I came to writing late in life. I was a painter and a musician with a modicum of success before I tried my hand at writing. I was not that disciplined when I was young to sit down at a typewriter or a computer and assemble strings of words into stories. Although I had the mental temperament for telling stories, the dexterity didn’t come until I was in my late twenties. That was about ten years ago, and I’m starting to get the hang of it now.
What inspires you to write?
Actually, my writing began as an extension of study Philosophy. I began studying Philosophy when I went back to college but stopped short at getting my degree yet continued to expound my philosophical ideology through my stories and fiction. My ‘hobbies’ for want of a better word is looking for the correlation between philosophy and quantum physics. I’m not saying I’m an expert, or even close at either of these fields. I just find a fascination with them. But back to the question. More than anything I’m inspired by the Human condition and human drama. I want to tell the stories we dare don’t tell ourselves.

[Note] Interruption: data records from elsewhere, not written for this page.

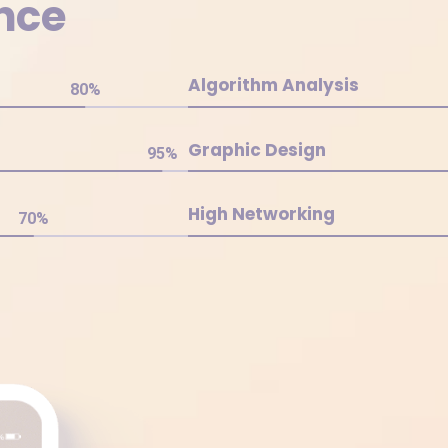
nce
Algorithm Analysis
80
%
Graphic Design
95
%
High Networking
70
%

Tell me about Shanghai Shanghai
Shanghai Shanghai, is a TV Series in development that takes place in Shanghai China in 1927. In 1927, Shanghai was regarded as the most opulent and decadent city in all of Asia, if not the world. European and American adventurers seeking exotic mystery arrive daily by the boatload to indulge in the legal opium and prostitution.
I wrote SS as a drama with the use of classic archetypal characters giving the audience familiar content, yet while the setting of Shanghai in the 1920s provides an exotic context. This mix of familiar content set in exotic context gives Shanghai Shanghai its universal appeal.

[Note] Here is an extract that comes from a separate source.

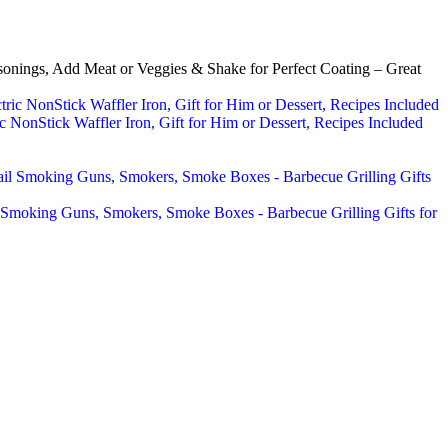
nings, Add Meat or Veggies & Shake for Perfect Coating – Great
 NonStick Waffler Iron, Gift for Him or Dessert, Recipes Included
 Smoking Guns, Smokers, Smoke Boxes - Barbecue Grilling Gifts for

What are your upcoming projects?
Apart from SS I’m working on a film set in the Lower East Side of Manhattan entitled Mr. Jack. Mr. Jack started out as an idea for a short novel. Three years, five drafts, and half a million words later, Mr. Jack clocked in as a 100,000-word manuscript. Revisiting the project after a layoff, I now feel the best vehicle to tell the Mr. Jack story is not the novel, but the screen.

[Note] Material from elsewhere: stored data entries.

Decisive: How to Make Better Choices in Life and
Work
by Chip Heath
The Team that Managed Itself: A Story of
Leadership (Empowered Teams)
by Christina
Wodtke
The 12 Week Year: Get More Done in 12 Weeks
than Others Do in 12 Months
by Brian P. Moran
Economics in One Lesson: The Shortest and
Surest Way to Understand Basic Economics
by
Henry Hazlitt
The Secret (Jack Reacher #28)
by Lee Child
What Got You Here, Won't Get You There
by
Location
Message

Mr. Jack proposes the philosophical ideology; the greatest sin against the natural order is to deny one’s true nature, no matter where it takes us. In suicide, one curtails one existence, yet when one denies one’s nature, we corrupt all that which one cherishes. Val Shepard, an artist, returning to New York after a self-imposed exile tells the story of Mr. Jack. Upon his return, Val takes on the role of an observer, metaphorically coming back from the dead to see how life had moved on in his absence. Yet, unlike the dead, Val begins a manipulation of the present that he believes will undo his past.
Thematically, Mr. Jack addresses questions of self-awareness and the cause and effect of the denial of self. Val is the anti-hero, unable to face his innermost wants and desires, he lives vicariously through the carefree Jackson King ‘Mr. Jack’, and in denying his true nature, Val destroys all that which he cherishes.